> To do
Every line of the listing is returned unchanged, and every picture is dropped.

> Given information
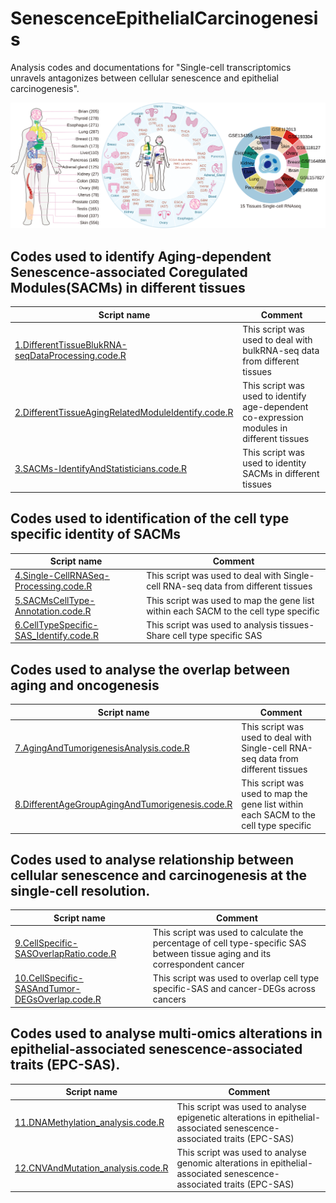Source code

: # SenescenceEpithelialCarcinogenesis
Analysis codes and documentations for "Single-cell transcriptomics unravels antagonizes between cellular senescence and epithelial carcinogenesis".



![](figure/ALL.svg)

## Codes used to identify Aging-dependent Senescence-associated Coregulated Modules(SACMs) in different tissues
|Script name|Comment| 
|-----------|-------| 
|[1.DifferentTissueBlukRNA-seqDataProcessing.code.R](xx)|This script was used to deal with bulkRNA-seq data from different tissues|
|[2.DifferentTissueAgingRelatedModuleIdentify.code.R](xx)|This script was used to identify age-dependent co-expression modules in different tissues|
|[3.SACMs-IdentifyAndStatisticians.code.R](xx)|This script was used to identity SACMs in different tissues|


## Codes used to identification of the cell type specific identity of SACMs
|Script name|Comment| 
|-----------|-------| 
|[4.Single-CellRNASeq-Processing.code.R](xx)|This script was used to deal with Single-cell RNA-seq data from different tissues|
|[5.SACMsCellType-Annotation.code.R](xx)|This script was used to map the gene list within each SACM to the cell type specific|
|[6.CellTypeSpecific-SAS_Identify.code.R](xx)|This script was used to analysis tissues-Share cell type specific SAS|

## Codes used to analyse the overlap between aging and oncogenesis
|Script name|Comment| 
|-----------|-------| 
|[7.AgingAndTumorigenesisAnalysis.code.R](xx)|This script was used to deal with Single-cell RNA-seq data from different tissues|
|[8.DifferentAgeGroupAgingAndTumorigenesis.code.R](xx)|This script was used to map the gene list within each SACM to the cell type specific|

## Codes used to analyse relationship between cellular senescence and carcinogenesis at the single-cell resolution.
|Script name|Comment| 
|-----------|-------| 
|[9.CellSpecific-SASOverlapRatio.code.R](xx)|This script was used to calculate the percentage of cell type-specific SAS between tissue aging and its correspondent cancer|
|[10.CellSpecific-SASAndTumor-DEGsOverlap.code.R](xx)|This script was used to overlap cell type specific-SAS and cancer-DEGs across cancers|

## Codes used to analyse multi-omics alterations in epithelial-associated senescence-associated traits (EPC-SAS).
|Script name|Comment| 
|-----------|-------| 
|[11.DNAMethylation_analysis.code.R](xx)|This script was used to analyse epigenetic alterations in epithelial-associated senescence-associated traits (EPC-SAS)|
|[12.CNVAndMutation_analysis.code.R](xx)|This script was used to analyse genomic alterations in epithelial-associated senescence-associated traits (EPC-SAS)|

> Task response
Source code

: # SenescenceEpithelialCarcinogenesis
Analysis codes and documentations for "Single-cell transcriptomics unravels antagonizes between cellular senescence and epithelial carcinogenesis".



![](figure/ALL.svg)

## Codes used to identify Aging-dependent Senescence-associated Coregulated Modules(SACMs) in different tissues
|Script name|Comment| 
|-----------|-------| 
|[1.DifferentTissueBlukRNA-seqDataProcessing.code.R](xx)|This script was used to deal with bulkRNA-seq data from different tissues|
|[2.DifferentTissueAgingRelatedModuleIdentify.code.R](xx)|This script was used to identify age-dependent co-expression modules in different tissues|
|[3.SACMs-IdentifyAndStatisticians.code.R](xx)|This script was used to identity SACMs in different tissues|


## Codes used to identification of the cell type specific identity of SACMs
|Script name|Comment| 
|-----------|-------| 
|[4.Single-CellRNASeq-Processing.code.R](xx)|This script was used to deal with Single-cell RNA-seq data from different tissues|
|[5.SACMsCellType-Annotation.code.R](xx)|This script was used to map the gene list within each SACM to the cell type specific|
|[6.CellTypeSpecific-SAS_Identify.code.R](xx)|This script was used to analysis tissues-Share cell type specific SAS|

## Codes used to analyse the overlap between aging and oncogenesis
|Script name|Comment| 
|-----------|-------| 
|[7.AgingAndTumorigenesisAnalysis.code.R](xx)|This script was used to deal with Single-cell RNA-seq data from different tissues|
|[8.DifferentAgeGroupAgingAndTumorigenesis.code.R](xx)|This script was used to map the gene list within each SACM to the cell type specific|

## Codes used to analyse relationship between cellular senescence and carcinogenesis at the single-cell resolution.
|Script name|Comment| 
|-----------|-------| 
|[9.CellSpecific-SASOverlapRatio.code.R](xx)|This script was used to calculate the percentage of cell type-specific SAS between tissue aging and its correspondent cancer|
|[10.CellSpecific-SASAndTumor-DEGsOverlap.code.R](xx)|This script was used to overlap cell type specific-SAS and cancer-DEGs across cancers|

## Codes used to analyse multi-omics alterations in epithelial-associated senescence-associated traits (EPC-SAS).
|Script name|Comment| 
|-----------|-------| 
|[11.DNAMethylation_analysis.code.R](xx)|This script was used to analyse epigenetic alterations in epithelial-associated senescence-associated traits (EPC-SAS)|
|[12.CNVAndMutation_analysis.code.R](xx)|This script was used to analyse genomic alterations in epithelial-associated senescence-associated traits (EPC-SAS)|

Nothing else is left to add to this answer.